Forman joined them by the bench at Fun Boulevard. He had a third draft of a letter and asked Jackie for her opinion.
"I'll leave my revisions in the basement," she said after reading it. Forman reached for the three-page letter, but she crammed it into her shorts pocket. "You'll get this back by Monday or Tuesday. Then we can discuss, and then I'll give you Donna's California address." She smirked. "Do you still love me?"
"That was a phase. It's passed," Forman said.
"Thank God." Jackie placed the lion doll on her lap and caressed its mane. "Look at what Steven won me."
"Oh, a stuffed animal version of himself." Forman glanced at Hyde. "It's got your hair."
Hyde scratched his sideburns. "Not these, though. If it did, Jackie would shave 'em off."
"Don't let her near you with a razor, buddy," Forman said. "You fall asleep and boom! You'll be as baby-faced as Fez."
Jackie's mouth dropped open a little, but Hyde said, "I'm lucky she'd just cut off my sideburns. Used to be she might've—" He glided his index finger across his throat.
"I wouldn't have killed you." Jackie cupped his knee. "That's what hit men are for. I could've afforded one then."

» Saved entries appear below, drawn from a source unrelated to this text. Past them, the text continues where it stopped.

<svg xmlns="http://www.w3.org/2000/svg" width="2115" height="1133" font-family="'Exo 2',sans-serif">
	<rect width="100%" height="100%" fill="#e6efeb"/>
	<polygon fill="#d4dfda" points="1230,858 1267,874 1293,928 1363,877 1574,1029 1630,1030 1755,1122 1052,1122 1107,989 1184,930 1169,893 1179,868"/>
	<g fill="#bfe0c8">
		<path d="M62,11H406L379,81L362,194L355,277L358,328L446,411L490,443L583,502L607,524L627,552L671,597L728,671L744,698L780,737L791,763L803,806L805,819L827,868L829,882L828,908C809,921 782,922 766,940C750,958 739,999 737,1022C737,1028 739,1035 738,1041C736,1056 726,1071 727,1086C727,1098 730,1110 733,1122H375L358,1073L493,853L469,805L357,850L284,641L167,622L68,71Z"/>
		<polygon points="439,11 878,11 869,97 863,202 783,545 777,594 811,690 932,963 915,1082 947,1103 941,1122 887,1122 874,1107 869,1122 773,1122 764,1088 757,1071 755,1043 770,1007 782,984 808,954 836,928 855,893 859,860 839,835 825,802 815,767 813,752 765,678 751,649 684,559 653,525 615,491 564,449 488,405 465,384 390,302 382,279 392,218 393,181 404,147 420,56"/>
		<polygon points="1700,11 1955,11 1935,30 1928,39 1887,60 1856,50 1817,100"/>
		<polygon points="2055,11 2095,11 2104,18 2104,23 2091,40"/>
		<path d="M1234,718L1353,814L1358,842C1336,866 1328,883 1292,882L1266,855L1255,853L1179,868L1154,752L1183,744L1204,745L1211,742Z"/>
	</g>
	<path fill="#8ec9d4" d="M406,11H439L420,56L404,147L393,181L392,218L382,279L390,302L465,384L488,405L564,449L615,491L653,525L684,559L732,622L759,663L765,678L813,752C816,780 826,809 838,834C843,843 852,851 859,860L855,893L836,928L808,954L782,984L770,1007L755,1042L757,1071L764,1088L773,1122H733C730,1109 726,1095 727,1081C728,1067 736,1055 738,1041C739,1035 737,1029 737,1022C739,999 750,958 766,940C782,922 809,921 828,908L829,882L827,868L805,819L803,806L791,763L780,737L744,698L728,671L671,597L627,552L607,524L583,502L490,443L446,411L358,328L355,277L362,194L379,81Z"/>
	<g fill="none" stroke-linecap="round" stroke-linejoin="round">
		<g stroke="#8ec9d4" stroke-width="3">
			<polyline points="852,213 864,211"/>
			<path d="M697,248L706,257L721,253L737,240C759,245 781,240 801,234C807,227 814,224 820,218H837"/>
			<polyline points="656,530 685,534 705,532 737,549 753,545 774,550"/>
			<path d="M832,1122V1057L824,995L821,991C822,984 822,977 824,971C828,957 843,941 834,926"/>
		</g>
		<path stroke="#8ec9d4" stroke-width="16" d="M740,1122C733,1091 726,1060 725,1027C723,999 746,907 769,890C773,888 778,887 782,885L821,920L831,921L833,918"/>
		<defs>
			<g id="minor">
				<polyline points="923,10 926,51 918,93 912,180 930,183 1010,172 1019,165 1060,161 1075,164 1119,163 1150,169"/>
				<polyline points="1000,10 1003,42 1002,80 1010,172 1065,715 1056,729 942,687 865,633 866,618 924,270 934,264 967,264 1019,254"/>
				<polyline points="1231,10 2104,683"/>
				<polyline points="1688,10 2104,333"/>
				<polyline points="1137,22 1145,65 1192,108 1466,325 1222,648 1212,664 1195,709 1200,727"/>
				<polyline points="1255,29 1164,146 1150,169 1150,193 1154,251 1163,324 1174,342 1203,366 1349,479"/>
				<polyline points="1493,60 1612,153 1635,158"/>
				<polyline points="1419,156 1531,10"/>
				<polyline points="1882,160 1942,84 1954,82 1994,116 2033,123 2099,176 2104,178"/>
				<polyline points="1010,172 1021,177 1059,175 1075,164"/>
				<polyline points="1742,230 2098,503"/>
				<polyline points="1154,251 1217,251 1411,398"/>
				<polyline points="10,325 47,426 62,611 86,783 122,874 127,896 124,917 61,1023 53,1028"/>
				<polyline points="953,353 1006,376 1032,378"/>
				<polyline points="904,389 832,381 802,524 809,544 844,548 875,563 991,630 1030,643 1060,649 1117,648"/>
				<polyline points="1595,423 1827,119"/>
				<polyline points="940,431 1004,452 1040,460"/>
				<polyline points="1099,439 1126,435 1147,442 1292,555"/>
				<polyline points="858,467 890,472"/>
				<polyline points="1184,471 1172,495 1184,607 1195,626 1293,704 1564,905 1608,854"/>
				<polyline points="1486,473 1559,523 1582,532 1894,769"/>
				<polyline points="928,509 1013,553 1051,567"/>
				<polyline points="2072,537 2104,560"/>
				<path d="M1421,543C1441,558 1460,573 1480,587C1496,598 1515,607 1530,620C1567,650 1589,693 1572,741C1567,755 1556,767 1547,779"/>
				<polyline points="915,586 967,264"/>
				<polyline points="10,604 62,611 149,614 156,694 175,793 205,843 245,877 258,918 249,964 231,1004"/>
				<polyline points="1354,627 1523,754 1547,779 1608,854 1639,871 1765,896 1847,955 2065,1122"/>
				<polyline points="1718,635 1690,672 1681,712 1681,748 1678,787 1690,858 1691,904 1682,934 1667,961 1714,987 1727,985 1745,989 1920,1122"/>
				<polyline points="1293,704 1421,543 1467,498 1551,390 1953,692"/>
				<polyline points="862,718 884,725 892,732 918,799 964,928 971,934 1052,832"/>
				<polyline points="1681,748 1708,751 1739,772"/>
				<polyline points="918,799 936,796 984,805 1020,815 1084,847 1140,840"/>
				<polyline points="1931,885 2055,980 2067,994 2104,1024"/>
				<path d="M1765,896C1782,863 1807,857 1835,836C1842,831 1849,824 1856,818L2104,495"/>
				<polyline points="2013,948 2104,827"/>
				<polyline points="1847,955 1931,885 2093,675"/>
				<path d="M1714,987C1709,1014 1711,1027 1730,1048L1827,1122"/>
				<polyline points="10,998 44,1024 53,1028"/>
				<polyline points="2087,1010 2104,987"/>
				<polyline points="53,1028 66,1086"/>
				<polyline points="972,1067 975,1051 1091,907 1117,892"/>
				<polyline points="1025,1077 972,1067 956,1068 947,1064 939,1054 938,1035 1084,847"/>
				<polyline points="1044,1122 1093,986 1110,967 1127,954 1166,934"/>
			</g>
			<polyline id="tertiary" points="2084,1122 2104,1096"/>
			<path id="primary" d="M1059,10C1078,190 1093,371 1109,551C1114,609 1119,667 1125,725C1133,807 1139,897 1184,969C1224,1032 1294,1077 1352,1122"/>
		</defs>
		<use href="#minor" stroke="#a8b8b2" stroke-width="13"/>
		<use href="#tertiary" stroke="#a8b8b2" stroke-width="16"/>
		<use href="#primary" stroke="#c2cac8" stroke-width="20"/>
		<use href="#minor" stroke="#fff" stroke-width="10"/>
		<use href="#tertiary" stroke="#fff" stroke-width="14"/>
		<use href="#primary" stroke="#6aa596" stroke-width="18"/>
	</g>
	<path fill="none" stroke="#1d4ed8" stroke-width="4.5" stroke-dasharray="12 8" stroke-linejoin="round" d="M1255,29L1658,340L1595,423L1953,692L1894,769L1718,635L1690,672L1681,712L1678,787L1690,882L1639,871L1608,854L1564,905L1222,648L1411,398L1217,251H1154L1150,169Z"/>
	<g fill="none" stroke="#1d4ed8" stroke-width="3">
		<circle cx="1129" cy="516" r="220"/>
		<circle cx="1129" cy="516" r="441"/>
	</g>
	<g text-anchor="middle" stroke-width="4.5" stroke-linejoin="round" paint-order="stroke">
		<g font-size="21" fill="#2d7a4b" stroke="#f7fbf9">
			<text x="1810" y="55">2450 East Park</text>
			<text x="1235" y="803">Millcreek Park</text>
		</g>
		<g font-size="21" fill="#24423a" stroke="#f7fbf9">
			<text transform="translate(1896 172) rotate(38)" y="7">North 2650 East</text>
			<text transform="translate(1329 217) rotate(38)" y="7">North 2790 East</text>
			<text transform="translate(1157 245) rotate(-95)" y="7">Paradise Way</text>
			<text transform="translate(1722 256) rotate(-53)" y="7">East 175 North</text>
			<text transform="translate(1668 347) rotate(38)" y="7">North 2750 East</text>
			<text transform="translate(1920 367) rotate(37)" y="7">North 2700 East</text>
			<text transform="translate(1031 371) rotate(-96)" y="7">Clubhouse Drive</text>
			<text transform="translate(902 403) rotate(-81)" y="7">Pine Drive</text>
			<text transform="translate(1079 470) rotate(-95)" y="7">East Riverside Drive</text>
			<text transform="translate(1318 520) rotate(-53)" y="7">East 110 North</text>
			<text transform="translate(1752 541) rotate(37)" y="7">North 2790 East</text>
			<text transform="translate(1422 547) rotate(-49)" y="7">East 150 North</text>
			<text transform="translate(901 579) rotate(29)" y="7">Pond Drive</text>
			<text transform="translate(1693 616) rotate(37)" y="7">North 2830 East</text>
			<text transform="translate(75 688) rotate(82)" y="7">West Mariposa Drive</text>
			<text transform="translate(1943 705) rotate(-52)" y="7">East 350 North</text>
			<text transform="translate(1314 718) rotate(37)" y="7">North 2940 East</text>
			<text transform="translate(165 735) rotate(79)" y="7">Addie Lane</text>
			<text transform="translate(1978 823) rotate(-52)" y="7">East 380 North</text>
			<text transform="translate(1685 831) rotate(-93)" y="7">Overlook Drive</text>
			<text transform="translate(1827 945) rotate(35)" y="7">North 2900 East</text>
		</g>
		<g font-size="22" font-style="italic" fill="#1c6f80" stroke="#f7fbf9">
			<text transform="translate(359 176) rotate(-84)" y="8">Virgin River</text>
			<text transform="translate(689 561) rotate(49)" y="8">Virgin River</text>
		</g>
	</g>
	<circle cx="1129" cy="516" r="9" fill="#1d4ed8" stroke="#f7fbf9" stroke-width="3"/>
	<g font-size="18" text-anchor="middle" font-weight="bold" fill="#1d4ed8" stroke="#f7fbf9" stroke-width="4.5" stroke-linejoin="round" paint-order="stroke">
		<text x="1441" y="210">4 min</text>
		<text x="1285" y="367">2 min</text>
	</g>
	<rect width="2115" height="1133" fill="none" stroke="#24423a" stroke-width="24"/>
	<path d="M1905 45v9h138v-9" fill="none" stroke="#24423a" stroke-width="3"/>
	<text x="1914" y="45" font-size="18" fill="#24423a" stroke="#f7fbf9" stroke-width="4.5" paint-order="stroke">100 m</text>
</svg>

He stared too long at her hand on his knee. She withdrew it, but its effect on him remained. He crossed his legs in response and repositioned himself on the bench toward Sweet Auntie's Candy, the opposite direction of Jackie. Fez and Rhonda were inside the shop. If they didn't hurry up, he'd go in there and drag them out himself.
Mrs. Forman met Hyde in the kitchen early Tuesday evening. He'd had hours of busywork at Trinary Records, and a root beer would've been a tasty pick-me-up. Instead, he got a letter placed in his hand.
"It's from France," Mrs. Forman said. "See all those stamps?"
He examined the envelope. It was from Kelso, and he opened it at the kitchen table.
"Hyde," the letter started, "I would've sent this to Jackie, but I don't want her parents intercepting it. I've been totally faithful. The hottest chicks you could imagine are everywhere. Everywhere. But I don't kiss or touch any whenever they hit on me. And they hit on me a lot.
"Could you please, please tell Jackie that? Tell her I miss her. I love her.
"You're the best friend a guy could have,
"Kelso"
Hyde replaced the letter into the envelope. Mrs. Forman hadn't left. She was seated at the table and gave him a root beer. A beer would've been better, but even at eighteen the Formans preferred him to forgo booze. Too much of a risk, they said, considering his parents were both drunks. He couldn't argue.
"So, what did Michael have to say for himself?" she said.
"Not much."
"Has he seen the Eiffel Tower?"
"No idea."
Mrs. Forman's wedding ring struck the table with a clack. "Out with it, mister. I've finally got one son almost back to normal. I won't have you slipping into a funk."
He laughed nervously. "Me? Just tired from work." The sound of his laughter scraped his ears. Reacting aloofly used to be automatic. Now he had to fight for it, and he was losing.
The door to the basement stairs opened. Jackie skipped into the kitchen like a little kid, an endearing sight. "Mrs. Forman, your son is cured," she said. "Well, he will be once he mails his letter to Donna. I helped him perfect it."
Mrs. Forman stood and hugged Jackie. "Oh, you are such a doll! I'll go make sure he mails it."
She vanished through the door Jackie had come through. Rather than sitting, Jackie indicated the envelope clenched in Hyde's fist. "Are you sending Donna a letter, too?"
"Already have. This is for you."
He handed over the letter, and Jackie read it while standing. "Huh," she said.
He'd expected more, but she sat beside him and gestured at his root beer. "Go for it," he said.
She drank from the bottle and read Kelso's letter again. "I believe him ... and I'm glad he misses me." She returned Hyde's root beer to him. "And you are the best friend someone could have."
"There are better ones, but thanks." His muscles tensed. A beer really would've hit the spot—which meant the Formans were right. He shouldn't touch that crap unless he wanted to become just like his folks.